Тема «Шестидесятники» и Достоевский
Тема, понятно, мне по душе. Не только потому, что я больше чем полжизни занимаюсь Достоевским, но прежде всего потому, что она – конкретна.
При всей ее конкретности она является частью более общей темы: «“Шестидесятники” и культура», или как, почему, как, благодаря чему, ради чего «шестидесятники» спускались с «зияющих высот коммунизма», а точнее – выбирались, выкарабкивались из коммунистической пропасти.

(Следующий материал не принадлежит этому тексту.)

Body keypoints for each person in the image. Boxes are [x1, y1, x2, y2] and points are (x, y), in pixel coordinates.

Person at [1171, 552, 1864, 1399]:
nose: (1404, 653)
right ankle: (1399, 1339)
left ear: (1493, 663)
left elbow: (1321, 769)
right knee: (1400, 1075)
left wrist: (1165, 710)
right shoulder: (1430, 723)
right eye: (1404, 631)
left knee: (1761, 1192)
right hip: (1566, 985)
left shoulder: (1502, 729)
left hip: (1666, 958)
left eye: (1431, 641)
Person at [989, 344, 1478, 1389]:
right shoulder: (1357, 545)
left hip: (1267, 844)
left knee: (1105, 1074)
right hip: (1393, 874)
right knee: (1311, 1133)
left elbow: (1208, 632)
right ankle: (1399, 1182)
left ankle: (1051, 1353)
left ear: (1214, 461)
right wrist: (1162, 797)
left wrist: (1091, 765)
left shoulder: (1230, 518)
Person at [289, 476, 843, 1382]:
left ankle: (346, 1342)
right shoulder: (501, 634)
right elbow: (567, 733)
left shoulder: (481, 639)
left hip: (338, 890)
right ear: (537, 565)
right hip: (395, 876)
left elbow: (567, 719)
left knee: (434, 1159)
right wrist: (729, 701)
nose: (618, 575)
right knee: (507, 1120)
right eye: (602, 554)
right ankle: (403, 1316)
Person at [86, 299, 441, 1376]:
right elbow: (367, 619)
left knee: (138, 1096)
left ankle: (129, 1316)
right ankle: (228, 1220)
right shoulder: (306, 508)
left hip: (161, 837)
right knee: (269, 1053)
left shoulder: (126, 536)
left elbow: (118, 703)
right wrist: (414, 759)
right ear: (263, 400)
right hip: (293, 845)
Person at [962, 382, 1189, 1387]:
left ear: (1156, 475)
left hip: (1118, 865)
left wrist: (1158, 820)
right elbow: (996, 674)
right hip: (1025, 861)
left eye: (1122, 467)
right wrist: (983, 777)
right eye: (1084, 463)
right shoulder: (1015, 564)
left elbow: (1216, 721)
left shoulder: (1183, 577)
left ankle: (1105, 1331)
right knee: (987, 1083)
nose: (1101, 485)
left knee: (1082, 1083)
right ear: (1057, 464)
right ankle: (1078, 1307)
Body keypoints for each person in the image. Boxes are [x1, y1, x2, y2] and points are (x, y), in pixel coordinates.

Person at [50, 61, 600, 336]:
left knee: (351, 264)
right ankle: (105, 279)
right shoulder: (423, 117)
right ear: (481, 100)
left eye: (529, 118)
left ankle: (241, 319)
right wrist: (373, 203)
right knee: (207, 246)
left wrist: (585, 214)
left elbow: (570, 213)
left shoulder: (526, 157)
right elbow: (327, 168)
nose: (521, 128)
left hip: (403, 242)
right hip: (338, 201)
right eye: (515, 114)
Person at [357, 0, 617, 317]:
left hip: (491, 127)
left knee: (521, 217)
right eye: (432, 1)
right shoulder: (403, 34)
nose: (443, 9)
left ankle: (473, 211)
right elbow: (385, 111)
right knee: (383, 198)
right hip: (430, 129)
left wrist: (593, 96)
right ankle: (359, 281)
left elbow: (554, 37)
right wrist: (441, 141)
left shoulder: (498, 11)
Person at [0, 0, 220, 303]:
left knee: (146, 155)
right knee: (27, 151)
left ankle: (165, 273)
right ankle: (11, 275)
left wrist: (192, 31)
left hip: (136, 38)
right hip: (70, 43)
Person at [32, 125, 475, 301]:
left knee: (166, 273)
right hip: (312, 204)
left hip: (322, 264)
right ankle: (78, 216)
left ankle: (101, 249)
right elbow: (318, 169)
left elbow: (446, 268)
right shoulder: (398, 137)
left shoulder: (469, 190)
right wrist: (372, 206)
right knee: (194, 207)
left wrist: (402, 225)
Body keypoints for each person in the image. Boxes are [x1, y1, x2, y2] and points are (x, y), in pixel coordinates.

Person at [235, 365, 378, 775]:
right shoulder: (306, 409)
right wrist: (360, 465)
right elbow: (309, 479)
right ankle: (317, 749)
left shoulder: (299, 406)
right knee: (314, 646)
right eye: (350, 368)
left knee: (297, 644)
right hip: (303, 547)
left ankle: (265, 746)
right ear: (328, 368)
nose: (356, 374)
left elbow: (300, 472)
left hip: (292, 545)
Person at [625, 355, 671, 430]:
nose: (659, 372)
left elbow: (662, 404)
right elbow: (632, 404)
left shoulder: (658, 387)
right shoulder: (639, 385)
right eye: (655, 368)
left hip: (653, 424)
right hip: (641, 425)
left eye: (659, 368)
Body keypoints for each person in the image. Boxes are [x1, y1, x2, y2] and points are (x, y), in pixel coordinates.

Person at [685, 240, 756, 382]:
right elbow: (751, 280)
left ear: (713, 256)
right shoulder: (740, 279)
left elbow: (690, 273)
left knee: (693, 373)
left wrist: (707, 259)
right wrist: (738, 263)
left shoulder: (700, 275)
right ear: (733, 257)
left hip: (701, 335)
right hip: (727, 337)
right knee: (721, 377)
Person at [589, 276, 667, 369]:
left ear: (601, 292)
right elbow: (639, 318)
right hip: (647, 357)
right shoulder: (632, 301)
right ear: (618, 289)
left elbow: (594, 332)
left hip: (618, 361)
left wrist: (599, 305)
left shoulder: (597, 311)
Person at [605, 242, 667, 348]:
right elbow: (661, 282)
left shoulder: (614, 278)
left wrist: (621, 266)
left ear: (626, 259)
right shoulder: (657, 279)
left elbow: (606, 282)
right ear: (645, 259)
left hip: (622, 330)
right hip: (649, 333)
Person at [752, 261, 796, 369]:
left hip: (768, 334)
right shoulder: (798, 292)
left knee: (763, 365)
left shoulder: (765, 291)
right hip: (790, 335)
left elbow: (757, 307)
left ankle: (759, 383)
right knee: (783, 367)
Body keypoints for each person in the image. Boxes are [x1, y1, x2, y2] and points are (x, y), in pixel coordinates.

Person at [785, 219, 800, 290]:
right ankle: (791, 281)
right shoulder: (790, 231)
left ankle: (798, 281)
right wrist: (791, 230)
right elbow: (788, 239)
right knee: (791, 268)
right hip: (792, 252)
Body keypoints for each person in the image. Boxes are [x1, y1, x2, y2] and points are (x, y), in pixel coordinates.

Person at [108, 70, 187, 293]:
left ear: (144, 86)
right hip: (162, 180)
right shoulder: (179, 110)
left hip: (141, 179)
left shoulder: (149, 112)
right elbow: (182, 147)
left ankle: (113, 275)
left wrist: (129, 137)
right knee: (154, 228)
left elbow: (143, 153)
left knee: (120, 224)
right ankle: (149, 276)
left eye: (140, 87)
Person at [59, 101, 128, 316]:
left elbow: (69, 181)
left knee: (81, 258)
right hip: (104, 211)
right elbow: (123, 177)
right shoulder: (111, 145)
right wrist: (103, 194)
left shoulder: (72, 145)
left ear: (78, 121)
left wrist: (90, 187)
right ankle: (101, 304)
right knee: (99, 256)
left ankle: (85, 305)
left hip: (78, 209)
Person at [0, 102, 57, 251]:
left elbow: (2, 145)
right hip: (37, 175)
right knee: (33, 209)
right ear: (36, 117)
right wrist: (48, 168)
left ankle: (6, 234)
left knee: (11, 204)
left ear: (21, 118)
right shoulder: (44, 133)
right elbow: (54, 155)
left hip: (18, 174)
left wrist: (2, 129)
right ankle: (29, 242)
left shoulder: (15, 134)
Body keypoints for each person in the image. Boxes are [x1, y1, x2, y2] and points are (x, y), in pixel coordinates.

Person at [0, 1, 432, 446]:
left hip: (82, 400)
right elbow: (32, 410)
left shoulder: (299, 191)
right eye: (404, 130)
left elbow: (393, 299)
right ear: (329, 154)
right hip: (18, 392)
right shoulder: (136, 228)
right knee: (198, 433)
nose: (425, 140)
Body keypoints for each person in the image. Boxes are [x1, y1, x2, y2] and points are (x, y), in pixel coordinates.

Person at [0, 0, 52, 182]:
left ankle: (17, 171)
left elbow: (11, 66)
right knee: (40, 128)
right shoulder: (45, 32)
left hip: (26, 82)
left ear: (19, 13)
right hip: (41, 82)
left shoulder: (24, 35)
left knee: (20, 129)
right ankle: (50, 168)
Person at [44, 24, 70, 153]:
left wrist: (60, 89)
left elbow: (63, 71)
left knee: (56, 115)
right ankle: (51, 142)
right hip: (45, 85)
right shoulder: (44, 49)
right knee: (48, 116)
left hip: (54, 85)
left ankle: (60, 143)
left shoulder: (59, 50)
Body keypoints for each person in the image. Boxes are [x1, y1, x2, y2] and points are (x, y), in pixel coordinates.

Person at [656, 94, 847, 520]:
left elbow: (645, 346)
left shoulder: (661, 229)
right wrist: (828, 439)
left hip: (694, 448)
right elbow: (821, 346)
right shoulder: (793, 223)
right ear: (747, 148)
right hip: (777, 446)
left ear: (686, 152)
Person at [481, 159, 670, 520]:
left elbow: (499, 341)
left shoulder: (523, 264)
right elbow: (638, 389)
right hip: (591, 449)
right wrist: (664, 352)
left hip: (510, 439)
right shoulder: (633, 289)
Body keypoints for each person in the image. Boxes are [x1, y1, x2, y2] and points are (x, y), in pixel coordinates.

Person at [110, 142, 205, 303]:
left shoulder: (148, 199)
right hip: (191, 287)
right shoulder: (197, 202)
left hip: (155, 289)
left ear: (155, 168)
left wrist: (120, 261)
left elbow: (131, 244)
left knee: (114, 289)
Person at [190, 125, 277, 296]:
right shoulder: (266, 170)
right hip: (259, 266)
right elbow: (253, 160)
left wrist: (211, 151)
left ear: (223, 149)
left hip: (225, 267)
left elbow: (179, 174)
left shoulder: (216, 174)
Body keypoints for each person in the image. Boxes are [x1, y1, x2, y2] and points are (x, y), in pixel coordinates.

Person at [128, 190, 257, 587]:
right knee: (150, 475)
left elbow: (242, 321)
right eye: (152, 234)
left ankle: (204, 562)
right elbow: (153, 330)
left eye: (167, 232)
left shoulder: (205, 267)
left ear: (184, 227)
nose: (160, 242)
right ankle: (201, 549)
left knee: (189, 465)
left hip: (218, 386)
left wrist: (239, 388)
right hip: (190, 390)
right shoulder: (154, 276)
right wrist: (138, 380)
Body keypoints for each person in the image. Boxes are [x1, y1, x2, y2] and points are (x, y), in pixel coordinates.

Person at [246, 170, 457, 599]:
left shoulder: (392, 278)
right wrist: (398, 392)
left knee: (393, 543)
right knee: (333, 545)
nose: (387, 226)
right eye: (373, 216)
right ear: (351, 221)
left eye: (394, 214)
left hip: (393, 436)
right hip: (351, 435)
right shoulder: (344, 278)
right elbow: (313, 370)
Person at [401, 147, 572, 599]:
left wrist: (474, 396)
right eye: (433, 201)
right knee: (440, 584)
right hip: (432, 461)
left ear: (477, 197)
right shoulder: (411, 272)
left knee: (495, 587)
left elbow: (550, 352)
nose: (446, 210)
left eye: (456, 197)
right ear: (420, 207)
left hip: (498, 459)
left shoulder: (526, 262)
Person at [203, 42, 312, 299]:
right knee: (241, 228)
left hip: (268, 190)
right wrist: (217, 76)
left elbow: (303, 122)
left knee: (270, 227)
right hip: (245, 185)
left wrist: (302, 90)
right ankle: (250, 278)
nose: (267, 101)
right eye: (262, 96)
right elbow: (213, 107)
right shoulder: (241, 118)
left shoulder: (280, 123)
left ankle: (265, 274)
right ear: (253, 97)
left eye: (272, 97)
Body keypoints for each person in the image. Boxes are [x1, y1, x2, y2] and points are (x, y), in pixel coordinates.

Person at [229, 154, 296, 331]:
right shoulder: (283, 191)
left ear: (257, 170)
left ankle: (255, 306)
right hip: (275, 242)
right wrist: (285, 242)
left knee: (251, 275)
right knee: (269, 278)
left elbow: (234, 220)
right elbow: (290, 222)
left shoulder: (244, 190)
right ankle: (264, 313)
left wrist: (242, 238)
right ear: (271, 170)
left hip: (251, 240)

Благодаря культуре, русской и мировой, и ради культуры. Все это лишь другая сторона вопроса: почему победил коммунизм в России? Здесь много разных ответов, разных аспектов этих ответов, но есть и такой: благодаря небывалой спекуляции на отсталости, то есть на общем бескультурье масс, благодаря невиданно беспощадному уничтожению культуры, благодаря замене ее все упрощающим суррогатом культуры.
Естественно, что разрыв с коммунизмом (не просто как с явлением идеологическим, социально-политическим, но и как с явлением мировоззренческим) и должен был неминуемо начаться с осознания несовместности, такой же несовместности коммунизма и культуры, какая – несовместность – существует между злодейством и гением.
Если путь победы коммунизма – это крестовый поход против культуры, то путь разрыва с ним – путь возрождения культуры.
Ну а тут, при всех общих закономерностях этого пути, у каждого «шестидесятника» была своя дорожка, своя тропка… И если говорить о моей дорожке, о моей тропке, то это прежде всего, больше всего ЛИЧНОЕ ВЛИЯНИЕ таких двух людей, как Достоевский и Солженицын.
С первого прочтения «Бесов» (середина 50-х годов) и с первого прочтения «Одного дня Ивана Денисовича» (ноябрь 1962-го) я почему-то вдруг сразу понял: это – мое, это – компас.
Разумеется, ни в 1956-м, ни в 1962-м я еще не знал и не догадывался о том, что и Достоевский, и Солженицын сами некоторое время находились под обаянием социалистических идей. И каждый проделал долгий мучительный путь разрыва с этим соблазном.
А теперь, спустя 30–40 лет с тех пор, я уверен: человек, прочитавший, переживший как свое всего Достоевского и всего Солженицына, получает прививку против коммунизма уже навсегда.